El presidente interino del Organismo Supervisor de la Inversión en Energía y Minería (Osinergmin) de Perú, Aurelio Ochoa, ha planteado la posibilidad de sancionar a Transportadora de Gas del Perú (TGP) debido a la explosión ocurrida el pasado 1 de marzo en el yacimiento de Camisea. Este incidente causó un significativo desabastecimiento de hidrocarburos a nivel nacional. Durante una entrevista con el suplemento ‘Económika’, recogida por la agencia ‘Andina’, Ochoa afirmó que
lo ocurrido no es fortuito: pudo existir alguna negligencia. Todo ello está bajo investigación y, de ser el caso, definitivamente habrá una sanción
.
Ochoa ha puesto de relieve la problemática de contar con solo un gasoducto para el transporte de gas natural y otro para el de líquidos. Aunque TGP, según el contrato, cumplió con la obligación de realizar las instalaciones necesarias para el traslado de hidrocarburos y el mantenimiento del sistema, la responsabilidad del tendido de nuevas infraestructuras recae sobre el Estado peruano. Ochoa resaltó que
el tema de la redundancia de ductos nunca fue abordado por los Gobiernos anteriores
, lo que complica la situación actual.
Propuestas para el futuro energético de Perú
A pesar de valorar la «pronta respuesta» y «estrecha coordinación» entre el Ejecutivo, el regulador, TGP y la Fuerza Aérea peruana, el desabastecimiento se considera «dramático». En un contexto problemático como el conflicto en Oriente Próximo, Ochoa sugiere que el futuro Gobierno deberá implementar medidas preventivas para evitar incidentes similares.
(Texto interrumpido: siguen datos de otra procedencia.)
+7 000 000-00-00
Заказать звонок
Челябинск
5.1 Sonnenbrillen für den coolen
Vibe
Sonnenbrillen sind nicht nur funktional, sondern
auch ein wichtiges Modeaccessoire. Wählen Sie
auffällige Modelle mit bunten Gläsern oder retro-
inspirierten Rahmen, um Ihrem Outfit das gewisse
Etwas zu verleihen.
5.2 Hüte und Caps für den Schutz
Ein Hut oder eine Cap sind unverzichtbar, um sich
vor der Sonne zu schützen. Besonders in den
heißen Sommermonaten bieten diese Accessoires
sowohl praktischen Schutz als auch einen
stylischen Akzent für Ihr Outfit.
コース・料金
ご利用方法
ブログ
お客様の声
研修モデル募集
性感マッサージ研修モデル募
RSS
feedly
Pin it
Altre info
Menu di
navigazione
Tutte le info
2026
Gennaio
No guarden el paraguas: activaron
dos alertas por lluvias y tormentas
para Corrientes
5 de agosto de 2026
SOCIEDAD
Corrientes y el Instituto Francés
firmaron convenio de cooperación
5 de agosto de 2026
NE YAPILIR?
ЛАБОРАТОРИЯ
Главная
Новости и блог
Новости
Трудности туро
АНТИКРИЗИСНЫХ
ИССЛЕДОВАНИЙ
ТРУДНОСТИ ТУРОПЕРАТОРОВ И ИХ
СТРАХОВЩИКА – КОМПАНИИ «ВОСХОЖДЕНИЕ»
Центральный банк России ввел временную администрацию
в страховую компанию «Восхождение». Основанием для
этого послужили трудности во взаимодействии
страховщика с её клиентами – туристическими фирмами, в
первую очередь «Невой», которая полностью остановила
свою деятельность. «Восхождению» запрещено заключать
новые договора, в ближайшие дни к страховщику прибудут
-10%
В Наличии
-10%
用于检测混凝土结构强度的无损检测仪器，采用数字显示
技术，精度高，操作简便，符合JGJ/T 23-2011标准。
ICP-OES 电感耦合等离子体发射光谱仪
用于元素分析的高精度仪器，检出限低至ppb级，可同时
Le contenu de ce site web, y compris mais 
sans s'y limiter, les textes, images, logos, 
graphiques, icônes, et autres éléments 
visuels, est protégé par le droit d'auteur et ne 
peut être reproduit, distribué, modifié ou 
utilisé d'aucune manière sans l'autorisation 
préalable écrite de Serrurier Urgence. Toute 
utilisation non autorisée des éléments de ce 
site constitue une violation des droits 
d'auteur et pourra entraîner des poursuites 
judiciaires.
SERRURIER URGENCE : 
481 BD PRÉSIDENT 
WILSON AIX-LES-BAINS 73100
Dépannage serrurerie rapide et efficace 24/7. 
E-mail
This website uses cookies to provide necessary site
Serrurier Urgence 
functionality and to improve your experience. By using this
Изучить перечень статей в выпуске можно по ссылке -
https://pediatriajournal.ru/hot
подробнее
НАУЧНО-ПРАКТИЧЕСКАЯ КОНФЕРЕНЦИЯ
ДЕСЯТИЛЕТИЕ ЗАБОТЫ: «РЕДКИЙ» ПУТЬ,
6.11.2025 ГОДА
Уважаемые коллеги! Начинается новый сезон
Entre estas medidas se incluye la creación de una red gasista redundante y la reanudación del proyecto Gasoducto Sur Peruano (GSP), actualmente completado al 38%.
También es fundamental la construcción de una planta regasificadora en Melchorita, situada en la provincia de Cañete, que permitiría importar gas natural licuado (GNL) en caso de que surjan disrupciones en el sistema productor nacional.
El papel de TGP y su situación empresarial
TGP, respaldada por el fondo inversor estadounidense EIG, la petrolera estatal argelina Sonatrach y Enagás, enfrenta desafíos no solo técnicos, sino también financieros. Según el último informe anual de Enagás, la empresa española posee un 28,95% del capital de TGP. Actualmente, TGP se encuentra en litigio con el Estado peruano debido a restricciones en la repatriación de dividendos, esperando un laudo favorable. En 2024, TGP registró beneficios netos de 269,7 millones de dólares (234,9 millones de euros) y unos ingresos de 768,5 millones de dólares (669,4 millones de euros), lo que representa un descenso de 7,4% y 2%, respectivamente.